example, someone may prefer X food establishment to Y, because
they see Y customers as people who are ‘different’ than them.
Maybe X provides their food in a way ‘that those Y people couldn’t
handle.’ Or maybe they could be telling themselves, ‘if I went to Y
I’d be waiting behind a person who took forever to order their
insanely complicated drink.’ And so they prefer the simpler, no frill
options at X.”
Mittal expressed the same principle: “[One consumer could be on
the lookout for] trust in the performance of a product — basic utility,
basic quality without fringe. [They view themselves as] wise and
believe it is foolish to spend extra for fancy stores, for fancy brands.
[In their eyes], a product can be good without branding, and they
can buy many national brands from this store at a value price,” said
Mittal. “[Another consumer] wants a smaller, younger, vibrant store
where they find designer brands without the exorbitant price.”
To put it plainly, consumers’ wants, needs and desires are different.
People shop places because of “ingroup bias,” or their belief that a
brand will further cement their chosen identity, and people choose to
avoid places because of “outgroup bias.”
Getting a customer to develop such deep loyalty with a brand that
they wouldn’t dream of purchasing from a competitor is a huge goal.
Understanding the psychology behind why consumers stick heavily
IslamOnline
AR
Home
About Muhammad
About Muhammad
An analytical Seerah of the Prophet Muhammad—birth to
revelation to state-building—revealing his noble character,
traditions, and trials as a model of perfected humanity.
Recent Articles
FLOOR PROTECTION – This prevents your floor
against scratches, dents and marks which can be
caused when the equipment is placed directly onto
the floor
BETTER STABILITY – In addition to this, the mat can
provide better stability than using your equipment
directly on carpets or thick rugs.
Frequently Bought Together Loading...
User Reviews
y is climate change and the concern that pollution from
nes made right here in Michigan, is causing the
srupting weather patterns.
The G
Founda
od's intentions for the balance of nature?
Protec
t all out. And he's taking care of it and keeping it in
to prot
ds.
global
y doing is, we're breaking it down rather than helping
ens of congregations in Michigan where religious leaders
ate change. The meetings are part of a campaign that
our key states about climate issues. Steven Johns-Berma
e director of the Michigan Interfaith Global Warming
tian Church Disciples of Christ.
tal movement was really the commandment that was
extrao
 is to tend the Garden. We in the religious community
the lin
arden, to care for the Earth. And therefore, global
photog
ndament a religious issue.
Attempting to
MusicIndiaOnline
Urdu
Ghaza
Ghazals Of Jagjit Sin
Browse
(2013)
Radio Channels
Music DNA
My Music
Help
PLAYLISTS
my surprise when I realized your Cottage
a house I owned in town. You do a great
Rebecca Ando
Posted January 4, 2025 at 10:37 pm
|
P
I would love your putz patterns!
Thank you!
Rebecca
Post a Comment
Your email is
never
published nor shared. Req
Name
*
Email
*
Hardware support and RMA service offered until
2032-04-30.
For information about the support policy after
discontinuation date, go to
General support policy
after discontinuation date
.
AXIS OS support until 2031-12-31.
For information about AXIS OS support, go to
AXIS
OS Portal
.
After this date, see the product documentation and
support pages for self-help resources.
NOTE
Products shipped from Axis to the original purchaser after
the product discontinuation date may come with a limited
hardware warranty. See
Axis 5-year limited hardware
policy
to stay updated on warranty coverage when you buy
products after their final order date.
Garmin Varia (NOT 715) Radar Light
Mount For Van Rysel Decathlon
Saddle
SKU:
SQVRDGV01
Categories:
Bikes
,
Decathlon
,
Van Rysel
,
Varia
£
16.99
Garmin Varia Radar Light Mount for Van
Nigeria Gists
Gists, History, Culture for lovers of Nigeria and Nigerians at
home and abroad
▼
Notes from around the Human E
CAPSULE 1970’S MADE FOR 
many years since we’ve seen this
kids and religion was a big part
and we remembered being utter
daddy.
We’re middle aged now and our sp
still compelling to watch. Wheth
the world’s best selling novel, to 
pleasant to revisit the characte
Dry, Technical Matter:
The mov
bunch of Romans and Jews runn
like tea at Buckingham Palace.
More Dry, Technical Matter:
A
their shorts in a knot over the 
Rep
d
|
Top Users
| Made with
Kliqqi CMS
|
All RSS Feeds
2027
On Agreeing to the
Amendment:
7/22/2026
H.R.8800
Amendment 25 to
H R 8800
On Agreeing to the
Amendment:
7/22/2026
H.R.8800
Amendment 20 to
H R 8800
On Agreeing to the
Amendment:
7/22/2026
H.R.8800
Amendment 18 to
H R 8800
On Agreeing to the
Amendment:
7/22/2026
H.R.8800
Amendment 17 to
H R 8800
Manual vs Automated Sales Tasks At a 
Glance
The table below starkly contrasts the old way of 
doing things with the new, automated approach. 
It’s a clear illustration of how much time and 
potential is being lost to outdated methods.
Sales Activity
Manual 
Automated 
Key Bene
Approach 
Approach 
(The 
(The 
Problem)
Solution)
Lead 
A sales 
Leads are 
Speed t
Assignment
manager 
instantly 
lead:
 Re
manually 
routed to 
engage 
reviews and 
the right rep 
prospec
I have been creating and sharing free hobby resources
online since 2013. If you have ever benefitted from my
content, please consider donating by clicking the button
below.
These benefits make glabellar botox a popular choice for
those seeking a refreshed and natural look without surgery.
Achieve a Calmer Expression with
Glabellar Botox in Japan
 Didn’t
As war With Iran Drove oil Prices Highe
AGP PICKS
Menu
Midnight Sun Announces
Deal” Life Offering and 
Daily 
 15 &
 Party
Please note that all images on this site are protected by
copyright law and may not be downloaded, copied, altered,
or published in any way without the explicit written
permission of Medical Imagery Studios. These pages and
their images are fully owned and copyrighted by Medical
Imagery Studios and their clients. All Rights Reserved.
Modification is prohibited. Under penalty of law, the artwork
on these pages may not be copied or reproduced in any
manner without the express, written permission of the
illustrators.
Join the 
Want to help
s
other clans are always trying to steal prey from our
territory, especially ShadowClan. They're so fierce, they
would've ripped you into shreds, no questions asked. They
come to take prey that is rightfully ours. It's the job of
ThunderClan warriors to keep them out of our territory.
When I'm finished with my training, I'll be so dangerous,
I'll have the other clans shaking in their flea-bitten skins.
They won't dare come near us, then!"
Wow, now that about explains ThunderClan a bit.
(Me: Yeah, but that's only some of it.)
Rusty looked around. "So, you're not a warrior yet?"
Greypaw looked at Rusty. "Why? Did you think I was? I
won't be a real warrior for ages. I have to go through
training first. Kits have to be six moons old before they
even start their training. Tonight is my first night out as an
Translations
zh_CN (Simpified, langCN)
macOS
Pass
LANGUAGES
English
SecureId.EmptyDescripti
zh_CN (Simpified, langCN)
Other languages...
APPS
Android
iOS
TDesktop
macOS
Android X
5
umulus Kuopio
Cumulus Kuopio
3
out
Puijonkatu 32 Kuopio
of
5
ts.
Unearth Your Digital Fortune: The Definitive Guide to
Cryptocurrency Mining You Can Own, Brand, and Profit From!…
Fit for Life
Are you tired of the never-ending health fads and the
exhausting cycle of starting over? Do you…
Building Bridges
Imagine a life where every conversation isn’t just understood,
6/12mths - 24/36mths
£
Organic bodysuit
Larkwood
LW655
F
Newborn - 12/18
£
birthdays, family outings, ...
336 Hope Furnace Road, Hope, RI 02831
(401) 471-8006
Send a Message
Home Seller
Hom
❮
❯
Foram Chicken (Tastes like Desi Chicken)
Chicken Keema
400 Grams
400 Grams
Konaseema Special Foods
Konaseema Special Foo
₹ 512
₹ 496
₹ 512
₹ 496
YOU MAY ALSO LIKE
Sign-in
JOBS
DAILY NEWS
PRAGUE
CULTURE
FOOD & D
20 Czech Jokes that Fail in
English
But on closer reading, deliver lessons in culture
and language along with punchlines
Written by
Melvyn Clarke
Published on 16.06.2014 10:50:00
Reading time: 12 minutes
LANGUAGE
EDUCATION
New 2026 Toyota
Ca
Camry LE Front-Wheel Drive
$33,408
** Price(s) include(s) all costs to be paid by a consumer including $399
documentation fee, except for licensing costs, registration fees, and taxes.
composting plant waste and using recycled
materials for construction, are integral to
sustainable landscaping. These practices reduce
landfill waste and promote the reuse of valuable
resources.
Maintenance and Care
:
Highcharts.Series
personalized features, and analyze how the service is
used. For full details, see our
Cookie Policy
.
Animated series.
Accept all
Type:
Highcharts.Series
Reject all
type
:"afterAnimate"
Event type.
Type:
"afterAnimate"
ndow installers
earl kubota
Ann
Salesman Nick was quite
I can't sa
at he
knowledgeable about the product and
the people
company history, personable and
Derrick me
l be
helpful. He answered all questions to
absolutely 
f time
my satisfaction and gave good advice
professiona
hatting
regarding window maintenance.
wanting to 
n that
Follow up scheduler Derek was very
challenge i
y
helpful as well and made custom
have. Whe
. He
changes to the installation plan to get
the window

Directive
Recast the records, from their first line through the line containing "[In their eyes], a", as a JSON list of strings with one string per line and blank lines left out.

Response to the task
[
  "example, someone may prefer X food establishment to Y, because",
  "they see Y customers as people who are ‘different’ than them.",
  "Maybe X provides their food in a way ‘that those Y people couldn’t",
  "handle.’ Or maybe they could be telling themselves, ‘if I went to Y",
  "I’d be waiting behind a person who took forever to order their",
  "insanely complicated drink.’ And so they prefer the simpler, no frill",
  "options at X.”",
  "Mittal expressed the same principle: “[One consumer could be on",
  "the lookout for] trust in the performance of a product — basic utility,",
  "basic quality without fringe. [They view themselves as] wise and",
  "believe it is foolish to spend extra for fancy stores, for fancy brands.",
  "[In their eyes], a product can be good without branding, and they"
]